A fim de preservar um pouco da qualidade meritocrática apartidária da comissão atual, cada ministro na comissão teria um secretário permanente destacado de entre os funcionários públicos europeus da sua área de competência. Como num ideal “sistema de Westminster”, a formulação do orçamento seria da competência da comissão e não do parlamento. Esse orçamento seria apresentado para votação de braço no ar no Parlamento. Um voto de “não confiança construtiva” pelo Parlamento pode rejeitar a orientação política definida pela Comissão. Nesse caso, seria formado novo governo. (O voto de “não confiança construtiva” é um mecanismo de consenso em que um voto de não-confiança só pode ser apresentado se já estiver assegurado o apoio da maioria para uma nova coligação de governação.) Impostos e legislação teriam de ser aprovados por uma maioria de ambas as câmaras legislativas.
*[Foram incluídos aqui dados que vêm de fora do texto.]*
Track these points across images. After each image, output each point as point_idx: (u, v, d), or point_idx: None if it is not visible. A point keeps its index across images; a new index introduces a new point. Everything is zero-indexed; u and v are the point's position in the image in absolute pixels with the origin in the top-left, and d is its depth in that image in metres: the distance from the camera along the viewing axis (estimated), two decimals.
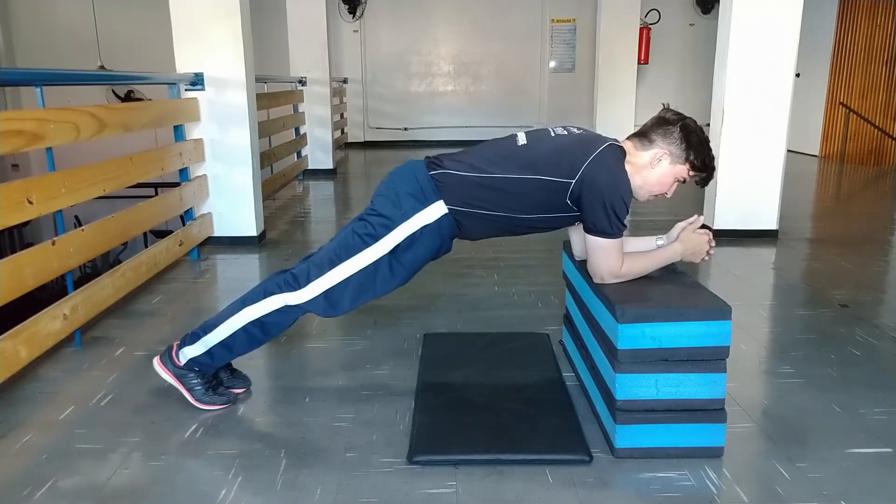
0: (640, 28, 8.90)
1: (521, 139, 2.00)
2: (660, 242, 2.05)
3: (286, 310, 2.01)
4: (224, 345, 2.05)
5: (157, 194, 4.01)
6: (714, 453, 1.83)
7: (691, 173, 1.95)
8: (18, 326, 2.24)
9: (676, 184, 1.98)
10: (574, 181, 1.86)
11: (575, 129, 2.01)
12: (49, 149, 2.49)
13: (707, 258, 2.03)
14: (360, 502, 1.67)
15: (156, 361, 2.13)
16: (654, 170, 1.94)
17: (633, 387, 1.78)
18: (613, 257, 1.90)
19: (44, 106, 2.48)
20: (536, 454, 1.83)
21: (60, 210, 2.54)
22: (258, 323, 2.02)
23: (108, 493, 1.71)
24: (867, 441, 1.94)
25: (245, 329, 2.03)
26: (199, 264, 3.85)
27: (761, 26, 4.06)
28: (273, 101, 6.14)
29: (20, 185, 2.30)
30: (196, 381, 2.09)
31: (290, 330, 2.19)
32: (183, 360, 2.08)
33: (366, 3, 10.26)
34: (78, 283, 2.67)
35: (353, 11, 10.24)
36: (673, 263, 2.03)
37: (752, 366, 2.48)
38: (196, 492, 1.71)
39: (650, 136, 1.95)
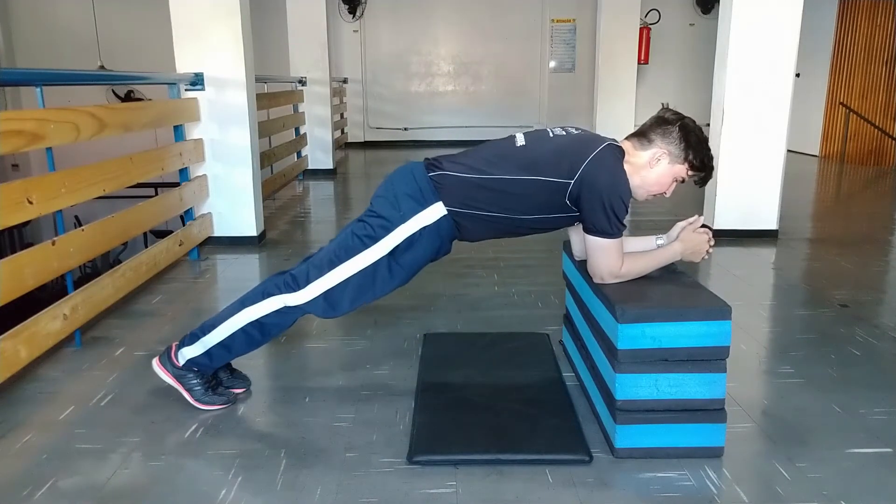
0: (640, 28, 8.90)
1: (520, 140, 2.00)
2: (660, 242, 2.05)
3: (285, 311, 2.01)
4: (223, 345, 2.05)
5: (157, 194, 4.01)
6: (714, 453, 1.83)
7: (690, 173, 1.95)
8: (18, 326, 2.24)
9: (675, 183, 1.98)
10: (573, 181, 1.86)
11: (573, 130, 2.02)
12: (49, 149, 2.49)
13: (707, 257, 2.03)
14: (360, 502, 1.67)
15: (155, 362, 2.13)
16: (652, 169, 1.94)
17: (633, 387, 1.78)
18: (613, 257, 1.90)
19: (44, 106, 2.48)
20: (536, 454, 1.83)
21: (60, 210, 2.54)
22: (257, 324, 2.02)
23: (108, 493, 1.71)
24: (867, 441, 1.94)
25: (244, 330, 2.03)
26: (199, 264, 3.85)
27: (761, 26, 4.06)
28: (273, 101, 6.14)
29: (20, 185, 2.30)
30: (195, 381, 2.09)
31: (290, 330, 2.19)
32: (182, 361, 2.08)
33: (366, 3, 10.26)
34: (78, 283, 2.67)
35: (353, 11, 10.24)
36: (673, 263, 2.04)
37: (752, 366, 2.48)
38: (196, 492, 1.71)
39: (649, 135, 1.95)
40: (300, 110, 7.14)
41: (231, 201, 4.17)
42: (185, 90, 3.94)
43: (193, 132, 4.01)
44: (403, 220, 1.92)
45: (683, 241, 1.99)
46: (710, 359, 1.77)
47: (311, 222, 5.32)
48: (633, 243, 2.07)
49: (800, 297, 3.32)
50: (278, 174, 6.02)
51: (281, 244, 4.34)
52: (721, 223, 4.26)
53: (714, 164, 1.98)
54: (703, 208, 4.42)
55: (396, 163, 2.07)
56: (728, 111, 4.17)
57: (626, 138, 2.02)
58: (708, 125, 4.25)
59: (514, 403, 2.09)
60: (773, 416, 2.10)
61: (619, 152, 1.93)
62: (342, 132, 9.65)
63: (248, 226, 4.22)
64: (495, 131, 8.98)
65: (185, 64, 3.96)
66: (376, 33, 10.39)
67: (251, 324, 2.02)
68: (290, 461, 1.84)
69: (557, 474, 1.76)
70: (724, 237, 4.13)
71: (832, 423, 2.04)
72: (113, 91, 9.00)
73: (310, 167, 7.34)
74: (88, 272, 6.41)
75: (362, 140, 10.55)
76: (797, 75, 4.21)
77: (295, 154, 6.89)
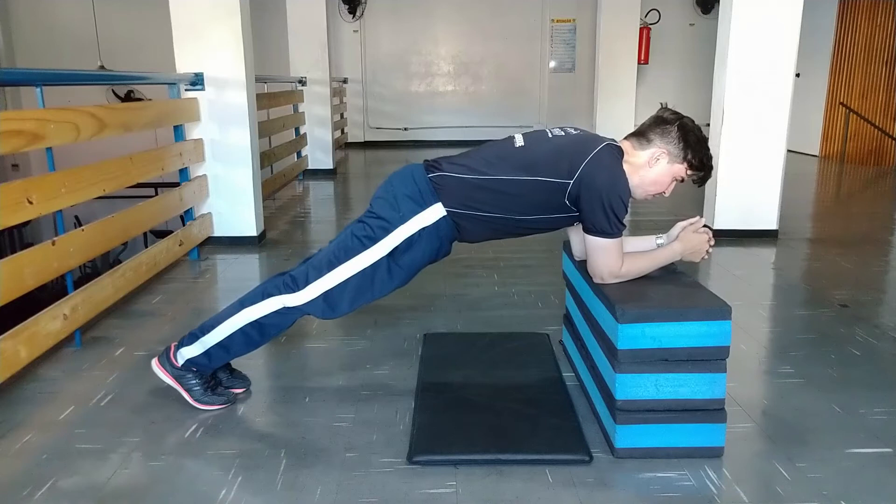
0: (640, 28, 8.91)
1: (519, 141, 2.00)
2: (659, 241, 2.05)
3: (285, 311, 2.01)
4: (222, 346, 2.05)
5: (157, 194, 4.01)
6: (714, 453, 1.83)
7: (689, 172, 1.95)
8: (18, 326, 2.24)
9: (675, 183, 1.98)
10: (572, 181, 1.86)
11: (572, 130, 2.02)
12: (49, 149, 2.49)
13: (707, 257, 2.03)
14: (360, 502, 1.67)
15: (154, 363, 2.13)
16: (651, 169, 1.94)
17: (633, 387, 1.78)
18: (613, 257, 1.90)
19: (44, 106, 2.48)
20: (536, 454, 1.83)
21: (60, 210, 2.54)
22: (256, 324, 2.02)
23: (108, 493, 1.71)
24: (867, 441, 1.94)
25: (243, 330, 2.03)
26: (199, 264, 3.85)
27: (761, 26, 4.06)
28: (273, 101, 6.14)
29: (20, 185, 2.30)
30: (194, 381, 2.10)
31: (290, 330, 2.19)
32: (181, 361, 2.08)
33: (366, 3, 10.26)
34: (78, 283, 2.67)
35: (353, 11, 10.25)
36: (673, 263, 2.04)
37: (752, 366, 2.48)
38: (196, 492, 1.71)
39: (648, 135, 1.95)
40: (300, 110, 7.14)
41: (231, 201, 4.17)
42: (185, 90, 3.94)
43: (193, 132, 4.01)
44: (403, 221, 1.92)
45: (683, 241, 1.99)
46: (710, 359, 1.77)
47: (311, 222, 5.32)
48: (633, 243, 2.07)
49: (800, 297, 3.32)
50: (278, 174, 6.02)
51: (281, 244, 4.34)
52: (721, 223, 4.26)
53: (713, 163, 1.98)
54: (703, 208, 4.43)
55: (396, 163, 2.08)
56: (728, 111, 4.17)
57: (625, 138, 2.02)
58: (708, 125, 4.25)
59: (514, 403, 2.09)
60: (773, 416, 2.10)
61: (617, 152, 1.93)
62: (342, 132, 9.65)
63: (248, 226, 4.22)
64: (495, 131, 8.99)
65: (185, 64, 3.96)
66: (376, 33, 10.39)
67: (250, 324, 2.02)
68: (290, 461, 1.84)
69: (557, 474, 1.76)
70: (724, 237, 4.13)
71: (832, 423, 2.04)
72: (113, 91, 9.00)
73: (310, 167, 7.34)
74: (88, 272, 6.41)
75: (362, 140, 10.55)
76: (797, 75, 4.21)
77: (295, 154, 6.89)
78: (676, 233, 2.02)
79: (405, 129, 10.64)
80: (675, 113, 1.97)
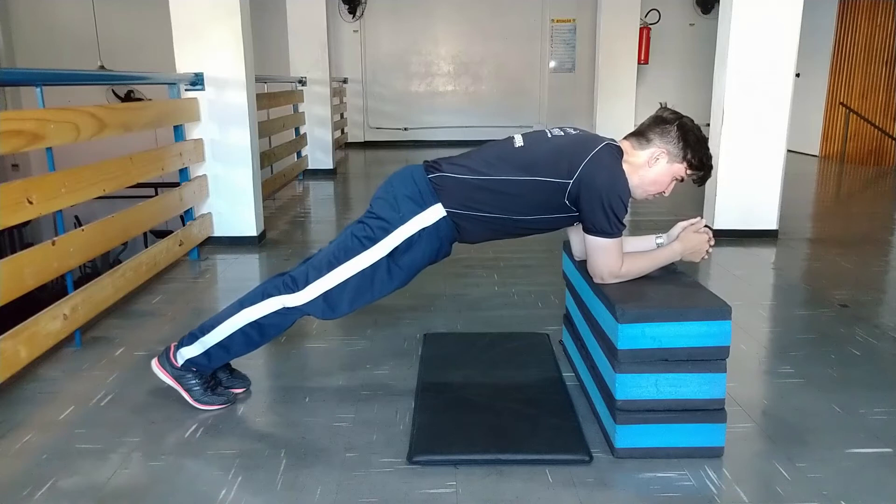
0: (640, 28, 8.91)
1: (518, 141, 2.00)
2: (659, 241, 2.05)
3: (284, 312, 2.01)
4: (221, 346, 2.05)
5: (157, 194, 4.01)
6: (714, 453, 1.83)
7: (689, 172, 1.95)
8: (18, 326, 2.24)
9: (674, 182, 1.98)
10: (572, 181, 1.86)
11: (572, 130, 2.02)
12: (49, 149, 2.49)
13: (706, 257, 2.03)
14: (360, 502, 1.67)
15: (154, 363, 2.13)
16: (651, 169, 1.94)
17: (633, 387, 1.78)
18: (613, 257, 1.90)
19: (44, 106, 2.48)
20: (536, 454, 1.83)
21: (60, 210, 2.54)
22: (256, 325, 2.02)
23: (108, 493, 1.71)
24: (867, 441, 1.94)
25: (243, 331, 2.03)
26: (199, 264, 3.85)
27: (761, 26, 4.06)
28: (273, 101, 6.14)
29: (20, 185, 2.30)
30: (194, 381, 2.10)
31: (290, 330, 2.18)
32: (180, 361, 2.08)
33: (366, 3, 10.26)
34: (78, 283, 2.67)
35: (353, 11, 10.25)
36: (673, 263, 2.04)
37: (752, 366, 2.48)
38: (196, 492, 1.71)
39: (647, 135, 1.95)
40: (300, 110, 7.14)
41: (231, 201, 4.17)
42: (185, 90, 3.94)
43: (193, 132, 4.01)
44: (402, 221, 1.92)
45: (683, 242, 1.99)
46: (710, 359, 1.77)
47: (311, 222, 5.32)
48: (633, 243, 2.07)
49: (800, 297, 3.32)
50: (278, 174, 6.02)
51: (281, 244, 4.34)
52: (721, 223, 4.26)
53: (713, 162, 1.98)
54: (703, 208, 4.43)
55: (396, 163, 2.08)
56: (728, 111, 4.17)
57: (625, 138, 2.02)
58: (708, 125, 4.25)
59: (514, 403, 2.09)
60: (773, 416, 2.10)
61: (617, 152, 1.93)
62: (342, 132, 9.65)
63: (248, 226, 4.22)
64: (495, 131, 8.99)
65: (185, 64, 3.96)
66: (376, 33, 10.39)
67: (250, 324, 2.02)
68: (290, 461, 1.84)
69: (557, 474, 1.76)
70: (724, 237, 4.13)
71: (832, 423, 2.04)
72: (113, 91, 9.00)
73: (310, 167, 7.34)
74: (88, 272, 6.41)
75: (362, 140, 10.55)
76: (797, 75, 4.21)
77: (295, 154, 6.89)
78: (677, 233, 2.03)
79: (405, 129, 10.64)
80: (675, 112, 1.97)
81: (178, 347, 2.09)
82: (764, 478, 1.77)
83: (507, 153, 1.97)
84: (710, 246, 2.02)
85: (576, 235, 2.15)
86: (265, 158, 5.42)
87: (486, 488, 1.71)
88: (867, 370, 2.42)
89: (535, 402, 2.09)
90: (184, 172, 3.88)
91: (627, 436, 1.82)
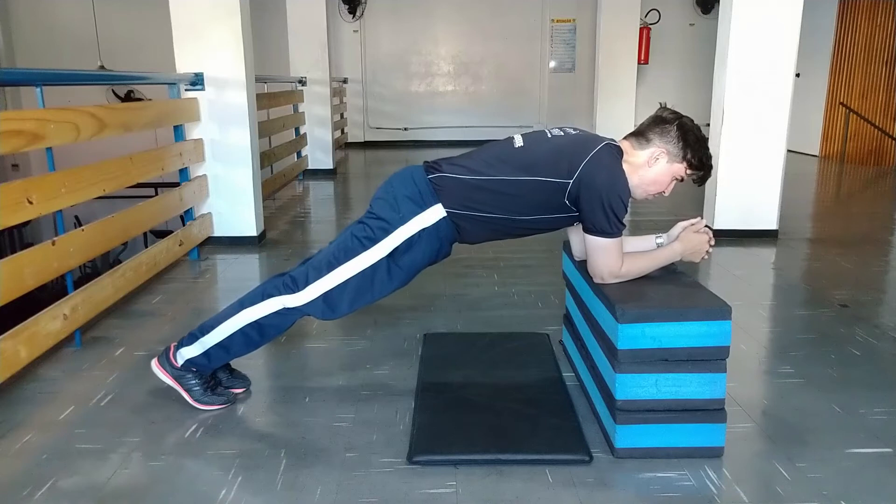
0: (640, 28, 8.90)
1: (518, 141, 2.00)
2: (659, 241, 2.05)
3: (284, 312, 2.01)
4: (221, 346, 2.05)
5: (157, 194, 4.01)
6: (714, 453, 1.83)
7: (689, 172, 1.95)
8: (18, 326, 2.24)
9: (674, 182, 1.98)
10: (572, 181, 1.86)
11: (571, 130, 2.02)
12: (49, 149, 2.49)
13: (706, 258, 2.03)
14: (360, 502, 1.67)
15: (154, 363, 2.13)
16: (651, 168, 1.94)
17: (633, 387, 1.78)
18: (613, 257, 1.90)
19: (44, 106, 2.48)
20: (536, 454, 1.83)
21: (60, 210, 2.54)
22: (256, 325, 2.02)
23: (108, 493, 1.71)
24: (867, 441, 1.94)
25: (243, 331, 2.03)
26: (199, 264, 3.85)
27: (761, 26, 4.06)
28: (273, 101, 6.14)
29: (20, 185, 2.30)
30: (194, 381, 2.10)
31: (290, 330, 2.18)
32: (180, 361, 2.08)
33: (366, 3, 10.26)
34: (78, 283, 2.67)
35: (353, 11, 10.25)
36: (673, 263, 2.04)
37: (752, 366, 2.48)
38: (196, 492, 1.71)
39: (647, 135, 1.95)
40: (300, 110, 7.14)
41: (231, 201, 4.17)
42: (185, 90, 3.94)
43: (193, 132, 4.01)
44: (403, 221, 1.92)
45: (683, 242, 1.99)
46: (710, 359, 1.77)
47: (311, 222, 5.32)
48: (633, 243, 2.07)
49: (800, 297, 3.32)
50: (278, 174, 6.02)
51: (281, 244, 4.34)
52: (721, 223, 4.26)
53: (713, 162, 1.98)
54: (703, 208, 4.43)
55: (396, 163, 2.08)
56: (728, 111, 4.17)
57: (625, 138, 2.02)
58: (708, 125, 4.25)
59: (514, 403, 2.09)
60: (773, 416, 2.10)
61: (617, 152, 1.93)
62: (342, 132, 9.65)
63: (248, 226, 4.22)
64: (495, 131, 8.99)
65: (185, 64, 3.96)
66: (376, 33, 10.39)
67: (250, 325, 2.02)
68: (290, 461, 1.84)
69: (557, 474, 1.76)
70: (724, 237, 4.13)
71: (832, 423, 2.04)
72: (113, 91, 9.00)
73: (310, 167, 7.34)
74: (88, 272, 6.41)
75: (362, 140, 10.55)
76: (797, 75, 4.21)
77: (295, 154, 6.89)
78: (677, 233, 2.03)
79: (405, 129, 10.64)
80: (675, 112, 1.97)
81: (177, 347, 2.09)
82: (764, 478, 1.77)
83: (507, 153, 1.97)
84: (711, 246, 2.02)
85: (576, 235, 2.15)
86: (265, 158, 5.42)
87: (486, 488, 1.71)
88: (867, 370, 2.42)
89: (535, 402, 2.09)
90: (184, 172, 3.88)
91: (627, 436, 1.82)
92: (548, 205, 1.92)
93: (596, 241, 1.90)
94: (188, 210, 3.91)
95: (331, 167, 7.52)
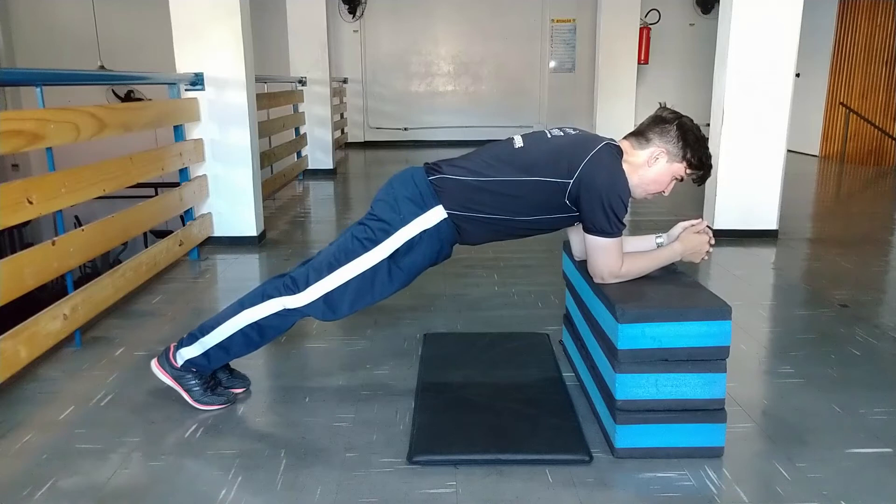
0: (640, 28, 8.90)
1: (518, 142, 2.00)
2: (659, 241, 2.05)
3: (284, 313, 2.01)
4: (221, 347, 2.05)
5: (157, 194, 4.01)
6: (714, 453, 1.83)
7: (688, 171, 1.95)
8: (18, 326, 2.24)
9: (674, 182, 1.98)
10: (572, 181, 1.87)
11: (571, 130, 2.02)
12: (49, 149, 2.49)
13: (706, 258, 2.03)
14: (360, 502, 1.67)
15: (153, 363, 2.13)
16: (651, 168, 1.94)
17: (633, 387, 1.78)
18: (613, 257, 1.90)
19: (44, 106, 2.48)
20: (536, 454, 1.83)
21: (60, 210, 2.54)
22: (256, 326, 2.02)
23: (108, 493, 1.71)
24: (867, 441, 1.94)
25: (243, 332, 2.03)
26: (199, 264, 3.85)
27: (761, 26, 4.06)
28: (273, 101, 6.14)
29: (20, 185, 2.30)
30: (194, 381, 2.10)
31: (290, 330, 2.18)
32: (180, 362, 2.08)
33: (366, 3, 10.26)
34: (78, 283, 2.67)
35: (353, 11, 10.25)
36: (673, 263, 2.04)
37: (752, 366, 2.48)
38: (196, 492, 1.71)
39: (647, 134, 1.95)
40: (300, 110, 7.14)
41: (231, 201, 4.17)
42: (185, 90, 3.94)
43: (193, 132, 4.01)
44: (403, 223, 1.92)
45: (684, 242, 1.99)
46: (710, 359, 1.77)
47: (311, 222, 5.32)
48: (633, 243, 2.07)
49: (800, 297, 3.32)
50: (278, 174, 6.02)
51: (281, 244, 4.34)
52: (721, 223, 4.26)
53: (712, 162, 1.98)
54: (703, 208, 4.43)
55: (396, 163, 2.08)
56: (728, 111, 4.17)
57: (625, 137, 2.02)
58: (708, 125, 4.25)
59: (514, 403, 2.09)
60: (773, 416, 2.10)
61: (617, 151, 1.93)
62: (342, 132, 9.65)
63: (248, 226, 4.22)
64: (495, 131, 9.00)
65: (185, 64, 3.96)
66: (376, 33, 10.39)
67: (250, 325, 2.02)
68: (290, 461, 1.84)
69: (557, 474, 1.76)
70: (724, 237, 4.13)
71: (832, 423, 2.04)
72: (113, 91, 9.00)
73: (310, 167, 7.34)
74: (88, 272, 6.41)
75: (362, 140, 10.55)
76: (797, 75, 4.21)
77: (295, 154, 6.89)
78: (677, 233, 2.03)
79: (405, 129, 10.64)
80: (674, 112, 1.97)
81: (177, 348, 2.09)
82: (764, 478, 1.77)
83: (507, 154, 1.97)
84: (711, 246, 2.02)
85: (576, 235, 2.15)
86: (265, 158, 5.42)
87: (486, 488, 1.71)
88: (867, 370, 2.42)
89: (535, 402, 2.09)
90: (184, 172, 3.88)
91: (627, 436, 1.82)
92: (548, 205, 1.92)
93: (596, 241, 1.90)
94: (188, 210, 3.91)
95: (331, 167, 7.52)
Qualquer passo na direção de uma união política levanta obviamente incontáveis questões espinhosas. As novas instituições e as suas regras seriam idealmente estabelecidas de baixo para cima, numa assembleia constituinte, e não por uma mudança instituída por tratado – mas como pode um processo verdadeiramente sedimentado ganhar ímpeto? Os grandes partidos, com a maioria dos lugares no Parlamento Europeu, precisariam de assinar um compromisso ou um programa comum suficientemente robusto para tornar possível a governação. Mas e se não o fizerem? E, mais importante, poderia uma união política exercer uma política se não fosse precedida de uma construção nacional a nível de todo o continente, destinada a forjar uma identidade comum para o futuro? No entanto, o que é crucial agora é o reconhecimento de que o sistema atual não está a resultar e que uma integração mais próxima é a opção mais sensata e atraente.
A única maneira de responder ao atual desafio da Europa, perante o grande leque de incertezas, é a concretização do compromisso dos dirigentes europeus e seus concidadãos com essa transformação, em vez de se manterem paralisados pela hesitação.